Williams maintains his tax preparer is to blame for errors.  In politics, he’s also a declared candidate for Orleans Parish District Attorney, set to run against current D.A. Leon Cannizzaro. A court date is set for September, well before Election Day. 

RELATED: City Councilman Jason Williams indicted on tax fraud charges

Rosenberg expected that quick trial date.

“Otherwise, he’d have a trial date that was occurring long after the election on November 3 and there would be too many question marks hanging over his head,” said Rosenberg.

To Rosenberg, there’s a reason this case is drawing a lot of attention, beyond just alleged tax fraud. 

“You want your public officials to be honest and obey the law and that’s what you expect, particularly with someone who’s leading the criminal justice committee on the city council,” said Rosenberg. 

Burdett was released on her own recognizance and Williams was released on a $50,000 bond. Both were ordered to have no contact with government witnesses, including Williams’ former tax preparer, Henry Timothy, and ex-wife, Bridget Barthelemy, who is the daughter of former New Orleans Mayor Sidney Barthelemy.

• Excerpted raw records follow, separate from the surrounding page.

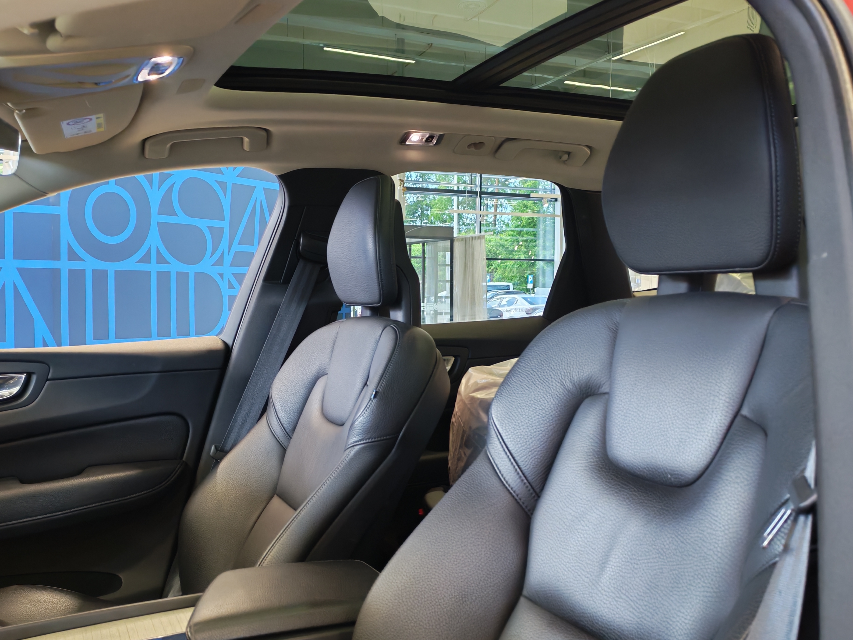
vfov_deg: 38.7
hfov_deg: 50.1
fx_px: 912
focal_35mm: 37
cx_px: 390
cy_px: 326
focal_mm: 6.12
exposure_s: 1/50
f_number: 1.9
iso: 1262
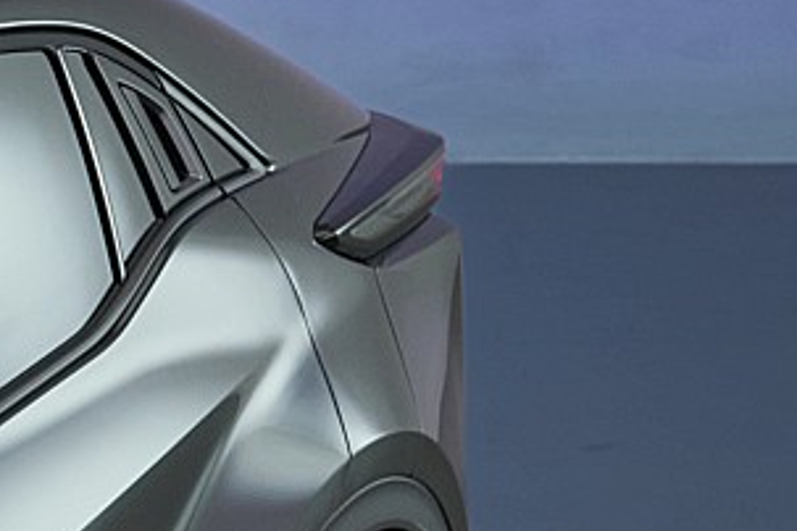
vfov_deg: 5.1
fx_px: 5844
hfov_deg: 7.3
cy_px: 942
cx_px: -1178
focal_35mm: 264
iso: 500
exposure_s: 1/10
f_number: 5.6
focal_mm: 50
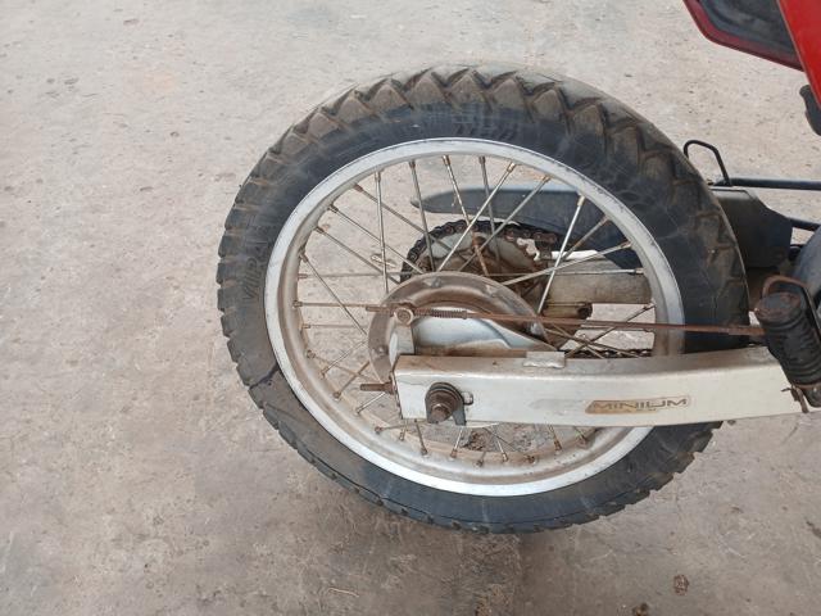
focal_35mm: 26
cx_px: 410
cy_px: 308
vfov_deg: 53.1
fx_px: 617
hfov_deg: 67.3
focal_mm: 3.98
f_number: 1.8
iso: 40
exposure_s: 1/60
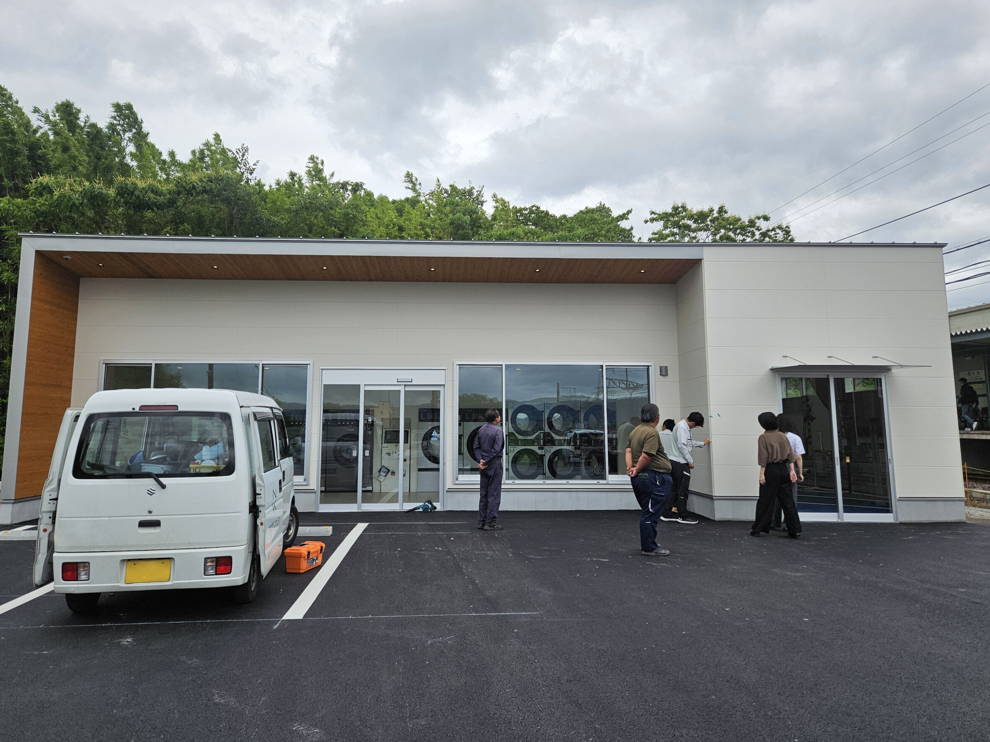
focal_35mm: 25
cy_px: 341
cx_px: 473
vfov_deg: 54.8
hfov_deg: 69.4
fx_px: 715
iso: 40
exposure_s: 1/2000
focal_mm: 5.4
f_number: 1.8
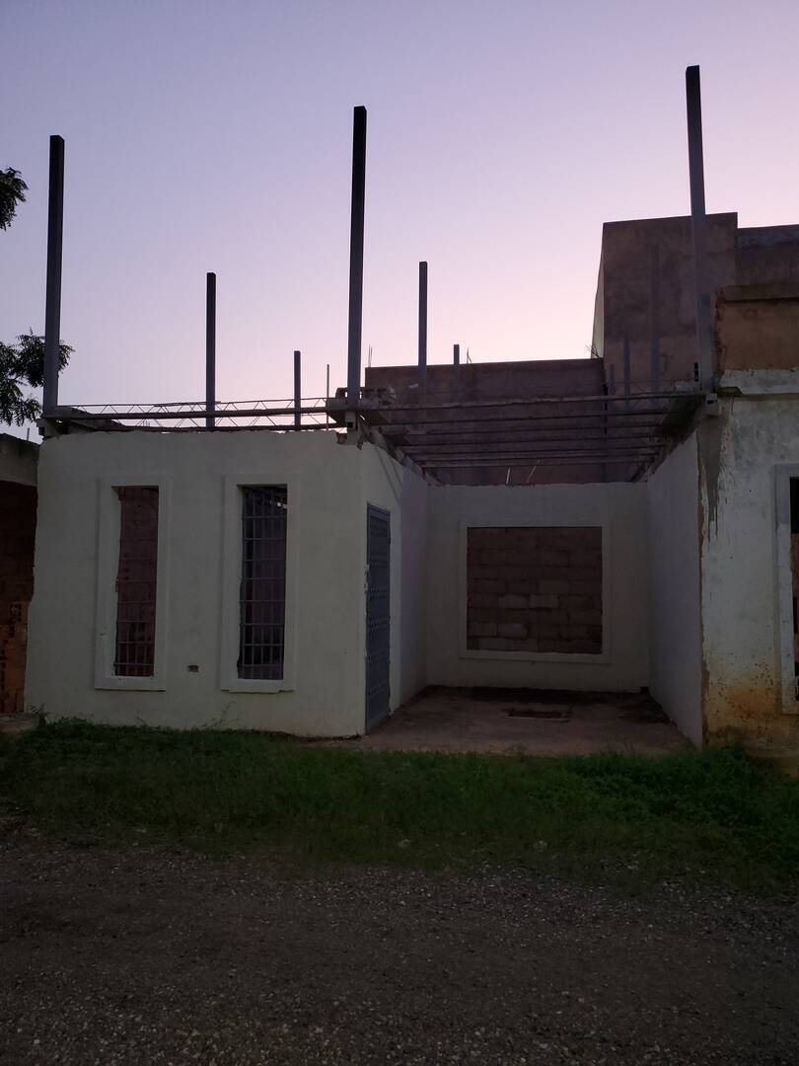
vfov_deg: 67.3
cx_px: 400
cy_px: 533
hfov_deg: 53.1
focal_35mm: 26
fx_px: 800
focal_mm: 4.3
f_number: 1.5
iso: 160
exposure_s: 1/17
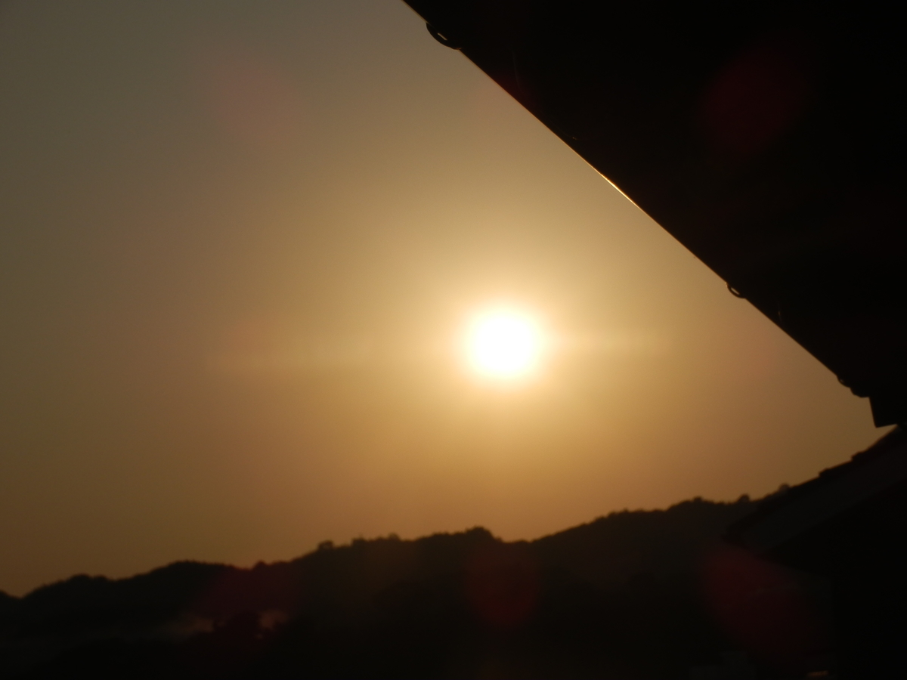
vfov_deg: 15.1
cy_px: 340
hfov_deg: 20.0
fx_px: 2568
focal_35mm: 98
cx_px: 454
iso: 80
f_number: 13.3
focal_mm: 17.4
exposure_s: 1/800
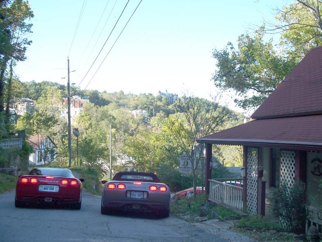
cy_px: 119
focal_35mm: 48
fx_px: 447
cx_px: 164
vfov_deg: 30.3
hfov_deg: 39.6
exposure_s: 1/250
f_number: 2.9
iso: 64
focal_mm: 9.86
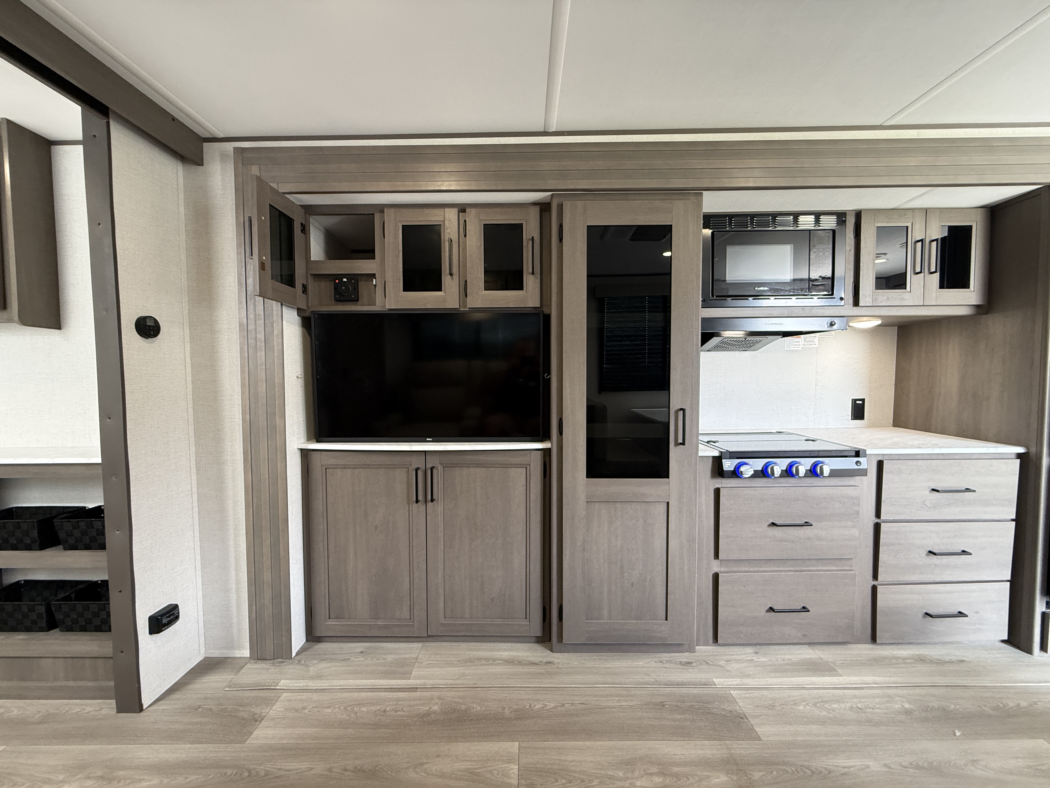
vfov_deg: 85.7
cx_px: 525
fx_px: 425
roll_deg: -0.5
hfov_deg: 102.1
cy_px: 394
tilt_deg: -3.0
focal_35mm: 14
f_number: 2.2
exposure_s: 1/60
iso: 400
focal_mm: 2.22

“She signed a couple of the tax returns as joint tax returns so you would expect her to be a witness,” said Rosenberg. 

After the arraignment, Williams’ attorney, Billy Gibbens, released this statement: “Jason is innocent of these charges and we are excited to take the first step in ensuring justice in this case. Now that we have had more time to evaluate the government’s allegations, we are convinced that they are meritless and we are confident that we will prevail.”

If convicted on all counts, Williams and Burdett face up to 45 years in prison.